INSTRUCTIONS FOR THE TASK |
The copy you produce must hold every record exactly, and none of the images.

SUPPLIED DATA |
################
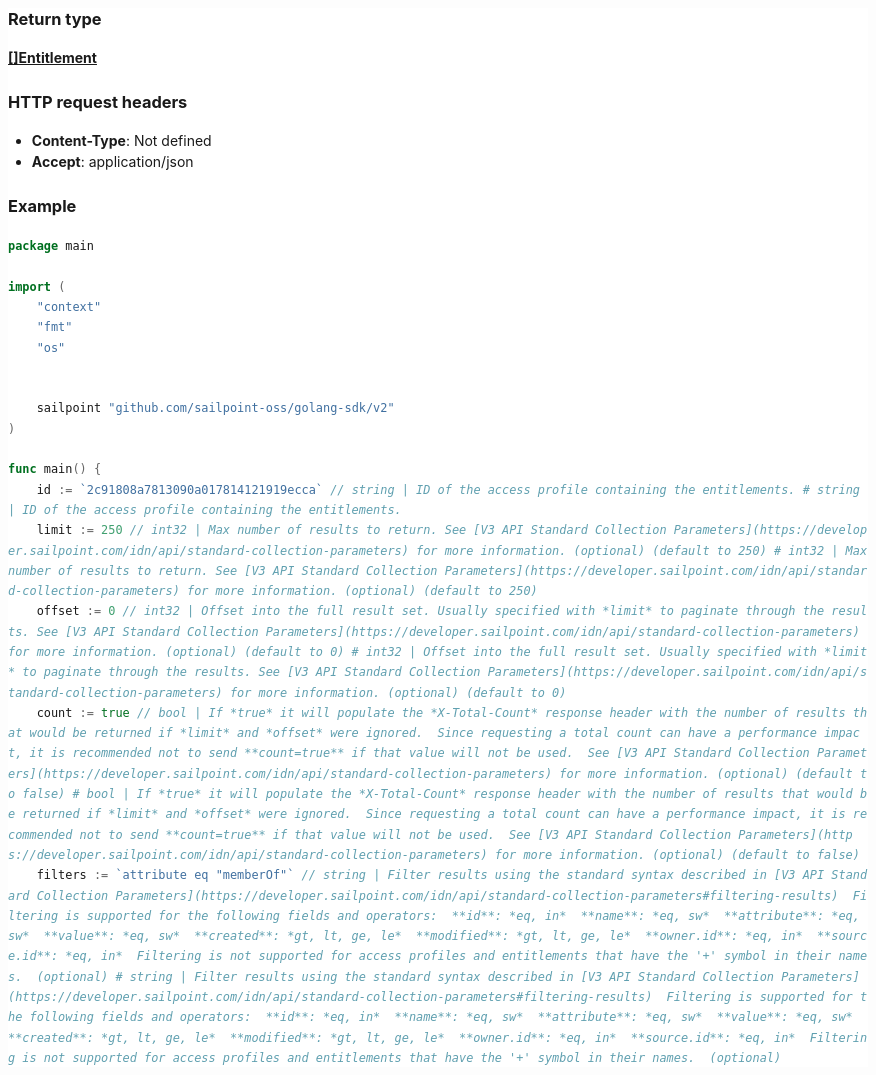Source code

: ### Return type

[**[]Entitlement**](../models/entitlement)

### HTTP request headers

- **Content-Type**: Not defined
- **Accept**: application/json

### Example

```go
package main

import (
	"context"
	"fmt"
	"os"
  
    
	sailpoint "github.com/sailpoint-oss/golang-sdk/v2"
)

func main() {
    id := `2c91808a7813090a017814121919ecca` // string | ID of the access profile containing the entitlements. # string | ID of the access profile containing the entitlements.
    limit := 250 // int32 | Max number of results to return. See [V3 API Standard Collection Parameters](https://developer.sailpoint.com/idn/api/standard-collection-parameters) for more information. (optional) (default to 250) # int32 | Max number of results to return. See [V3 API Standard Collection Parameters](https://developer.sailpoint.com/idn/api/standard-collection-parameters) for more information. (optional) (default to 250)
    offset := 0 // int32 | Offset into the full result set. Usually specified with *limit* to paginate through the results. See [V3 API Standard Collection Parameters](https://developer.sailpoint.com/idn/api/standard-collection-parameters) for more information. (optional) (default to 0) # int32 | Offset into the full result set. Usually specified with *limit* to paginate through the results. See [V3 API Standard Collection Parameters](https://developer.sailpoint.com/idn/api/standard-collection-parameters) for more information. (optional) (default to 0)
    count := true // bool | If *true* it will populate the *X-Total-Count* response header with the number of results that would be returned if *limit* and *offset* were ignored.  Since requesting a total count can have a performance impact, it is recommended not to send **count=true** if that value will not be used.  See [V3 API Standard Collection Parameters](https://developer.sailpoint.com/idn/api/standard-collection-parameters) for more information. (optional) (default to false) # bool | If *true* it will populate the *X-Total-Count* response header with the number of results that would be returned if *limit* and *offset* were ignored.  Since requesting a total count can have a performance impact, it is recommended not to send **count=true** if that value will not be used.  See [V3 API Standard Collection Parameters](https://developer.sailpoint.com/idn/api/standard-collection-parameters) for more information. (optional) (default to false)
    filters := `attribute eq "memberOf"` // string | Filter results using the standard syntax described in [V3 API Standard Collection Parameters](https://developer.sailpoint.com/idn/api/standard-collection-parameters#filtering-results)  Filtering is supported for the following fields and operators:  **id**: *eq, in*  **name**: *eq, sw*  **attribute**: *eq, sw*  **value**: *eq, sw*  **created**: *gt, lt, ge, le*  **modified**: *gt, lt, ge, le*  **owner.id**: *eq, in*  **source.id**: *eq, in*  Filtering is not supported for access profiles and entitlements that have the '+' symbol in their names.  (optional) # string | Filter results using the standard syntax described in [V3 API Standard Collection Parameters](https://developer.sailpoint.com/idn/api/standard-collection-parameters#filtering-results)  Filtering is supported for the following fields and operators:  **id**: *eq, in*  **name**: *eq, sw*  **attribute**: *eq, sw*  **value**: *eq, sw*  **created**: *gt, lt, ge, le*  **modified**: *gt, lt, ge, le*  **owner.id**: *eq, in*  **source.id**: *eq, in*  Filtering is not supported for access profiles and entitlements that have the '+' symbol in their names.  (optional)
```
################
EXERCISE SOLUTION |
Source code

: ### Return type

[**[]Entitlement**](../models/entitlement)

### HTTP request headers

- **Content-Type**: Not defined
- **Accept**: application/json

### Example

```go
package main

import (
	"context"
	"fmt"
	"os"
  
    
	sailpoint "github.com/sailpoint-oss/golang-sdk/v2"
)

func main() {
    id := `2c91808a7813090a017814121919ecca` // string | ID of the access profile containing the entitlements. # string | ID of the access profile containing the entitlements.
    limit := 250 // int32 | Max number of results to return. See [V3 API Standard Collection Parameters](https://developer.sailpoint.com/idn/api/standard-collection-parameters) for more information. (optional) (default to 250) # int32 | Max number of results to return. See [V3 API Standard Collection Parameters](https://developer.sailpoint.com/idn/api/standard-collection-parameters) for more information. (optional) (default to 250)
    offset := 0 // int32 | Offset into the full result set. Usually specified with *limit* to paginate through the results. See [V3 API Standard Collection Parameters](https://developer.sailpoint.com/idn/api/standard-collection-parameters) for more information. (optional) (default to 0) # int32 | Offset into the full result set. Usually specified with *limit* to paginate through the results. See [V3 API Standard Collection Parameters](https://developer.sailpoint.com/idn/api/standard-collection-parameters) for more information. (optional) (default to 0)
    count := true // bool | If *true* it will populate the *X-Total-Count* response header with the number of results that would be returned if *limit* and *offset* were ignored.  Since requesting a total count can have a performance impact, it is recommended not to send **count=true** if that value will not be used.  See [V3 API Standard Collection Parameters](https://developer.sailpoint.com/idn/api/standard-collection-parameters) for more information. (optional) (default to false) # bool | If *true* it will populate the *X-Total-Count* response header with the number of results that would be returned if *limit* and *offset* were ignored.  Since requesting a total count can have a performance impact, it is recommended not to send **count=true** if that value will not be used.  See [V3 API Standard Collection Parameters](https://developer.sailpoint.com/idn/api/standard-collection-parameters) for more information. (optional) (default to false)
    filters := `attribute eq "memberOf"` // string | Filter results using the standard syntax described in [V3 API Standard Collection Parameters](https://developer.sailpoint.com/idn/api/standard-collection-parameters#filtering-results)  Filtering is supported for the following fields and operators:  **id**: *eq, in*  **name**: *eq, sw*  **attribute**: *eq, sw*  **value**: *eq, sw*  **created**: *gt, lt, ge, le*  **modified**: *gt, lt, ge, le*  **owner.id**: *eq, in*  **source.id**: *eq, in*  Filtering is not supported for access profiles and entitlements that have the '+' symbol in their names.  (optional) # string | Filter results using the standard syntax described in [V3 API Standard Collection Parameters](https://developer.sailpoint.com/idn/api/standard-collection-parameters#filtering-results)  Filtering is supported for the following fields and operators:  **id**: *eq, in*  **name**: *eq, sw*  **attribute**: *eq, sw*  **value**: *eq, sw*  **created**: *gt, lt, ge, le*  **modified**: *gt, lt, ge, le*  **owner.id**: *eq, in*  **source.id**: *eq, in*  Filtering is not supported for access profiles and entitlements that have the '+' symbol in their names.  (optional)
```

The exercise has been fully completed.